**EXERCISE**
Find each line of the entries with the string "present", please, and copy it.

[Excerpts from a dataset]
__________
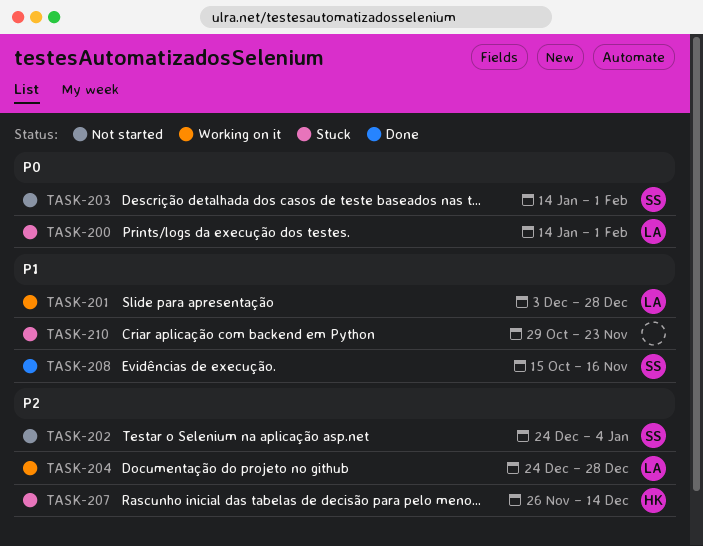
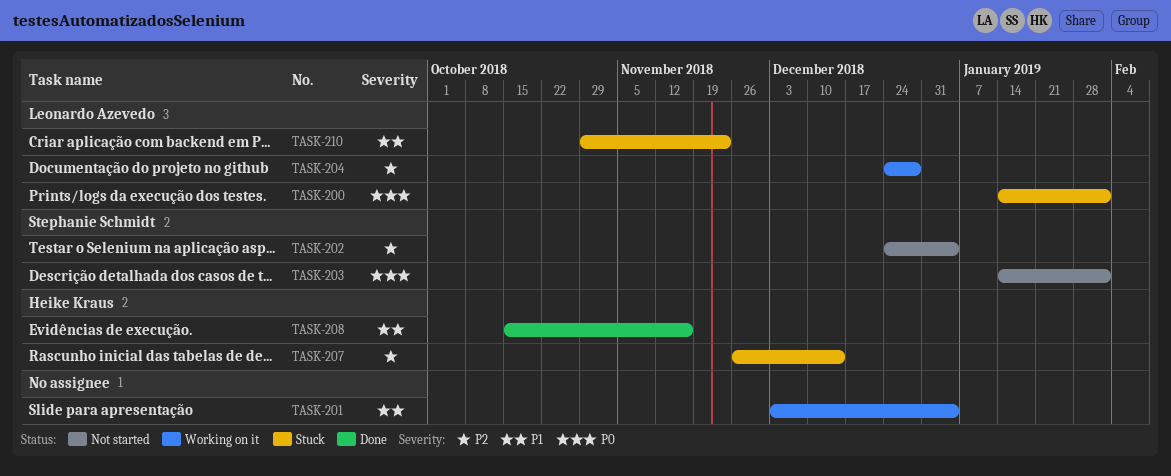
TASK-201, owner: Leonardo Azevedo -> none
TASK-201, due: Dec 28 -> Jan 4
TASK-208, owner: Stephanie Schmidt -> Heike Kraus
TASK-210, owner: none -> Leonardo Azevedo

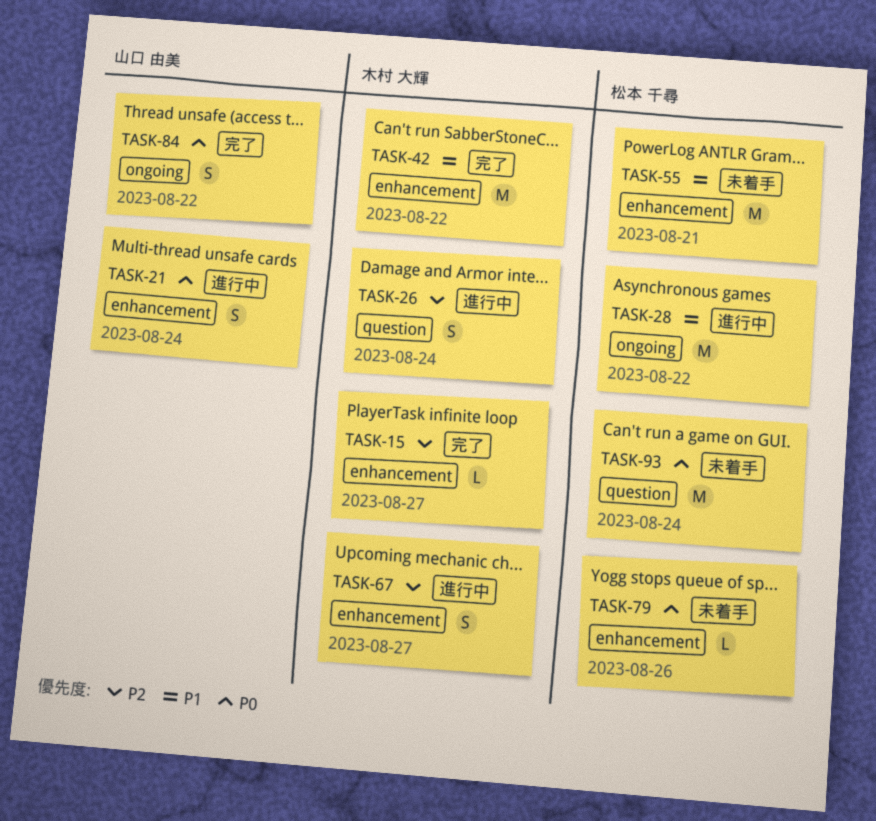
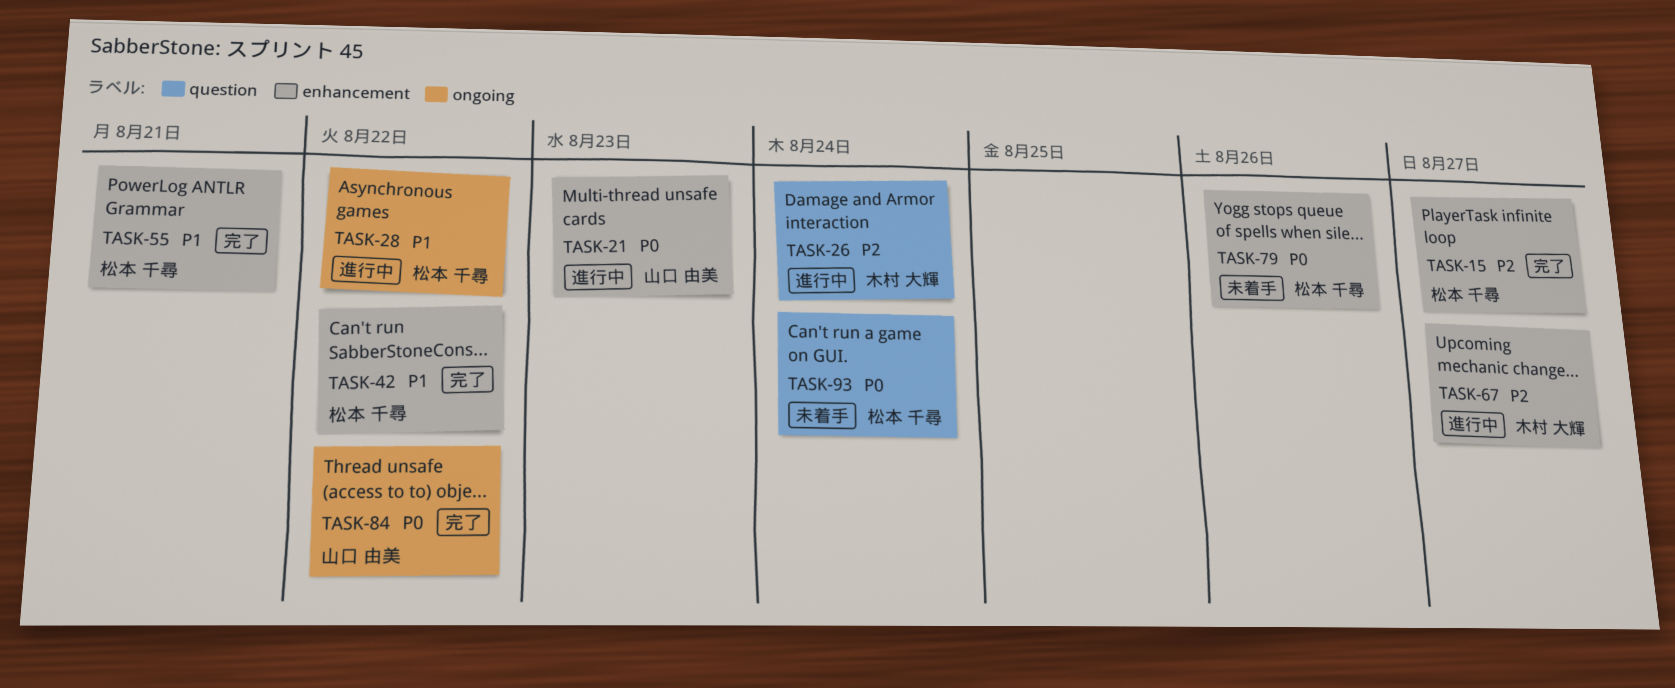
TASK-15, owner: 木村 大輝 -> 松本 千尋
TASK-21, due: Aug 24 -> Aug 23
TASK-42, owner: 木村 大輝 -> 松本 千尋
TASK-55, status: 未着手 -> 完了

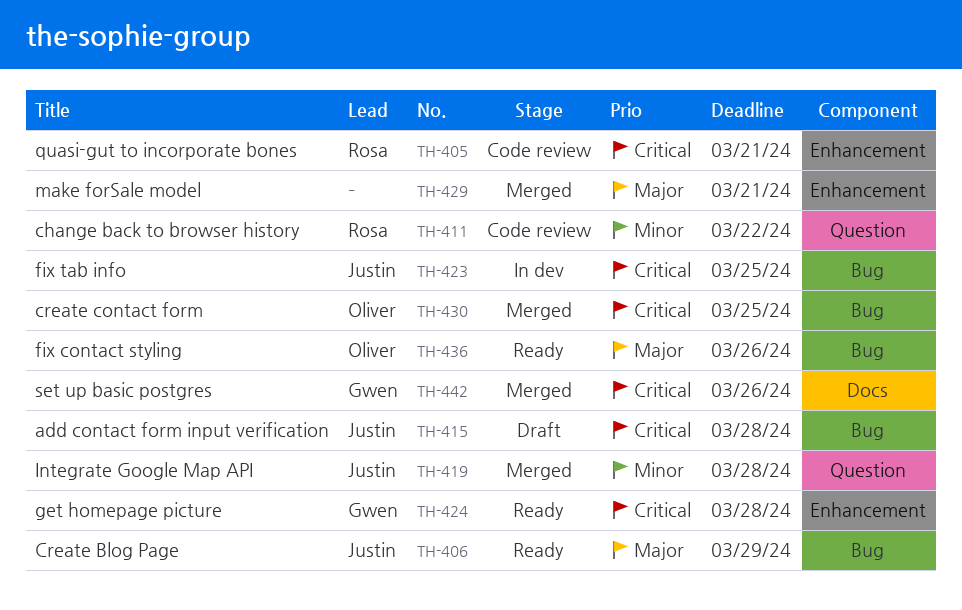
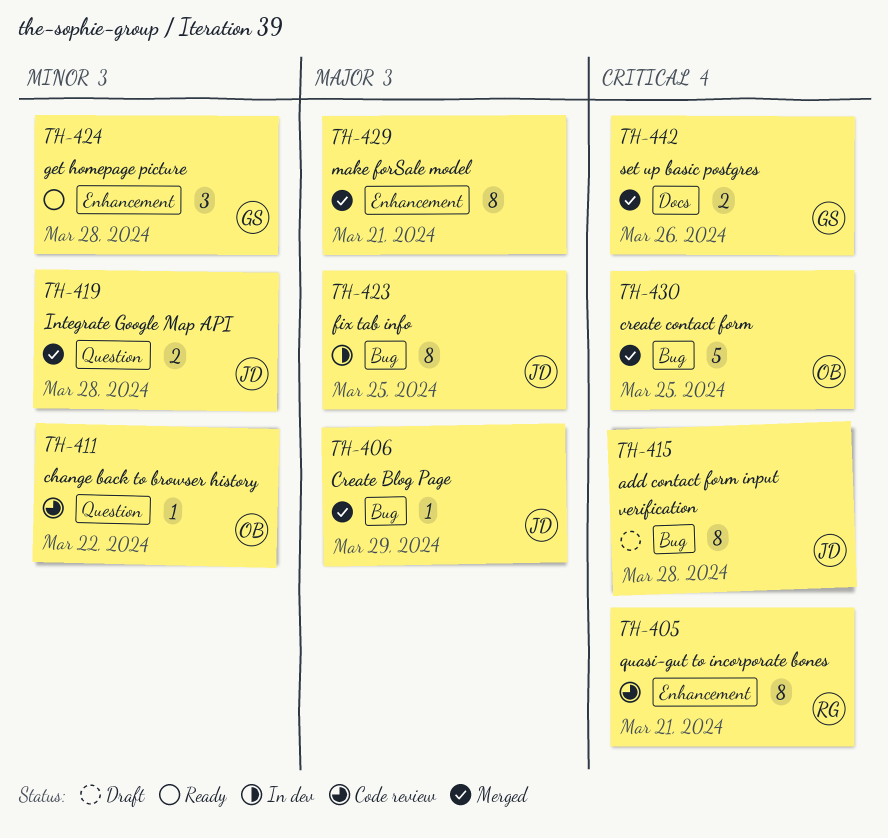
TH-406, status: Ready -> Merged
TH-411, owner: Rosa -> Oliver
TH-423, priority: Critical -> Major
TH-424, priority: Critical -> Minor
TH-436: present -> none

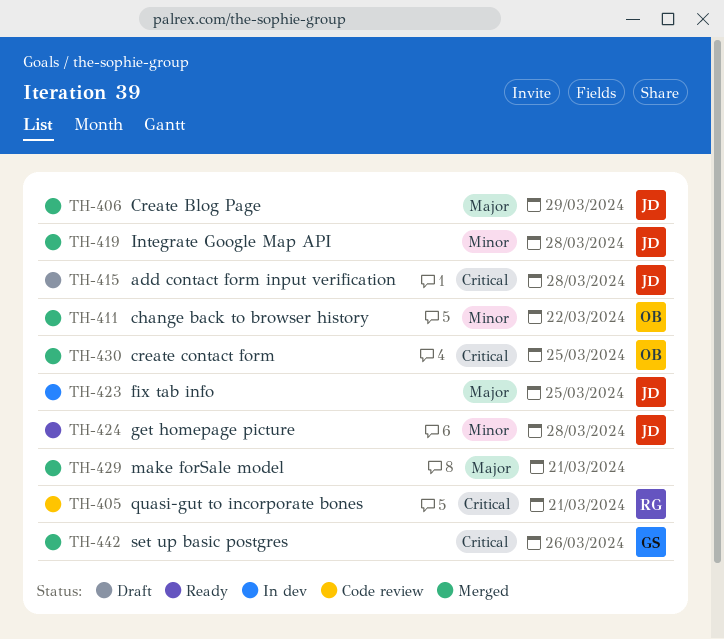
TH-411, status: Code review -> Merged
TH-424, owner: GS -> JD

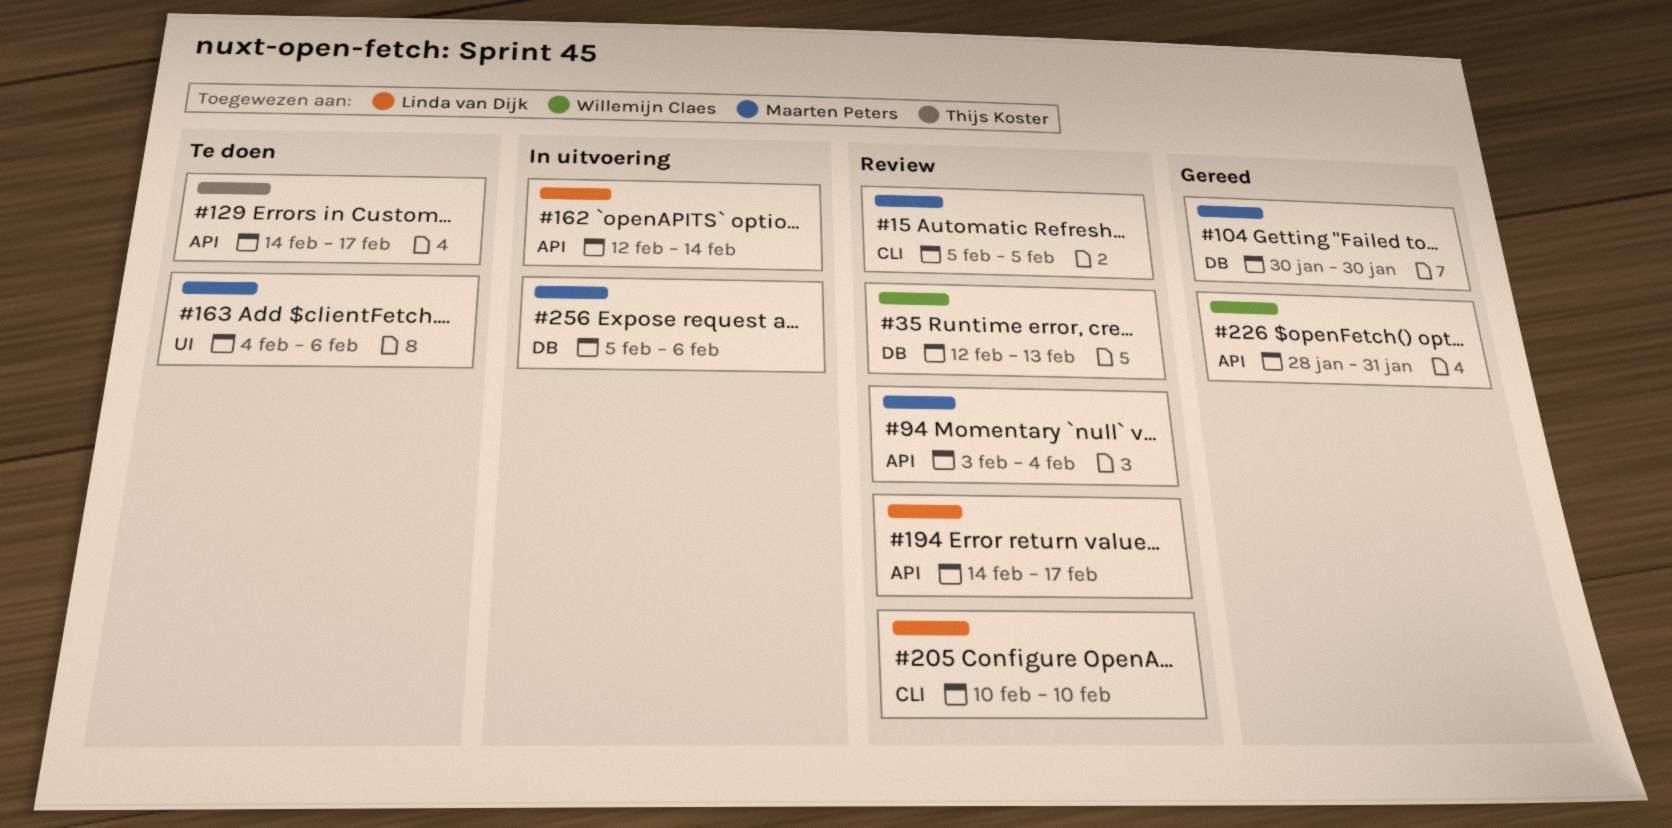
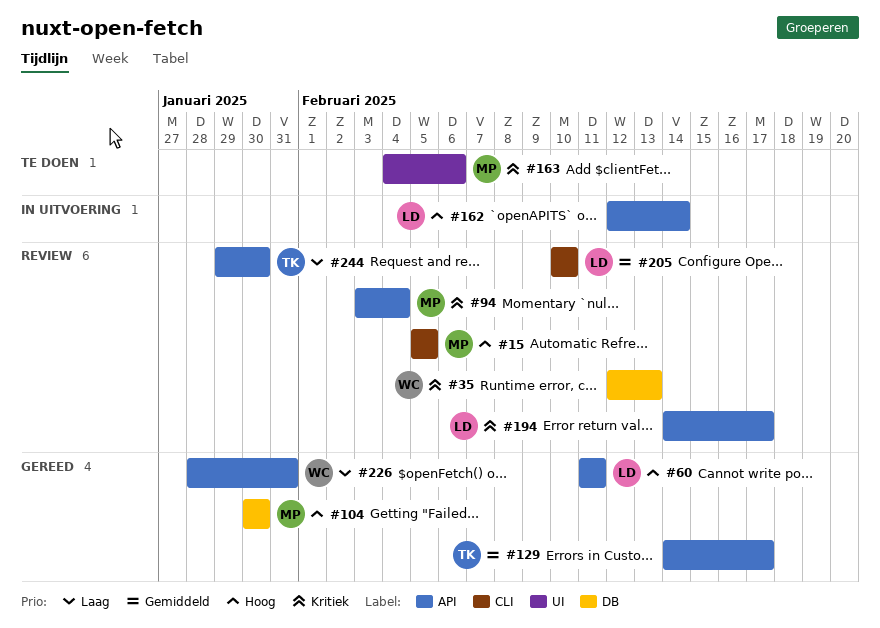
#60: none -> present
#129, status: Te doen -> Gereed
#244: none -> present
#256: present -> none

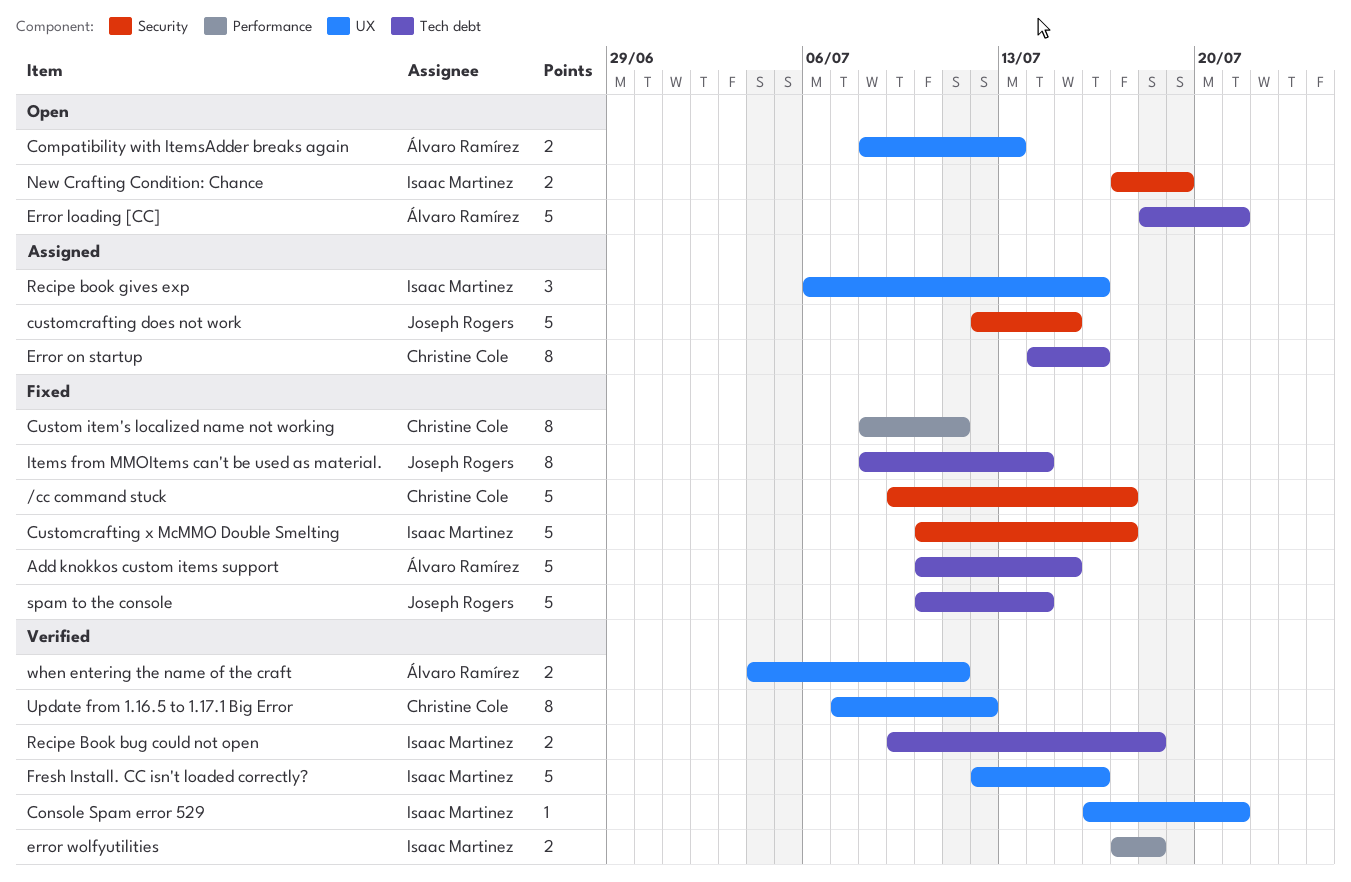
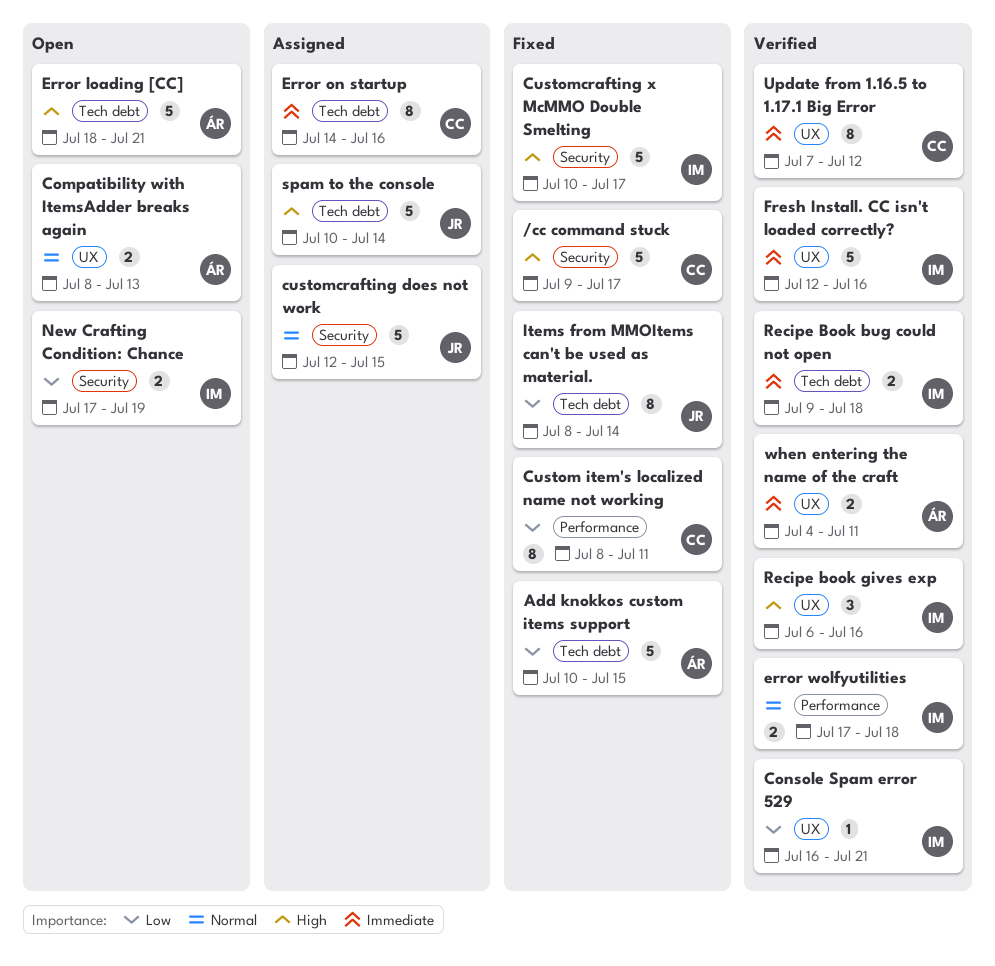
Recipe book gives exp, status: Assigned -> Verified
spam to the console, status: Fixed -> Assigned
__________
**SOLVED EXERCISE**
TH-436: present -> none
#60: none -> present
#244: none -> present
#256: present -> none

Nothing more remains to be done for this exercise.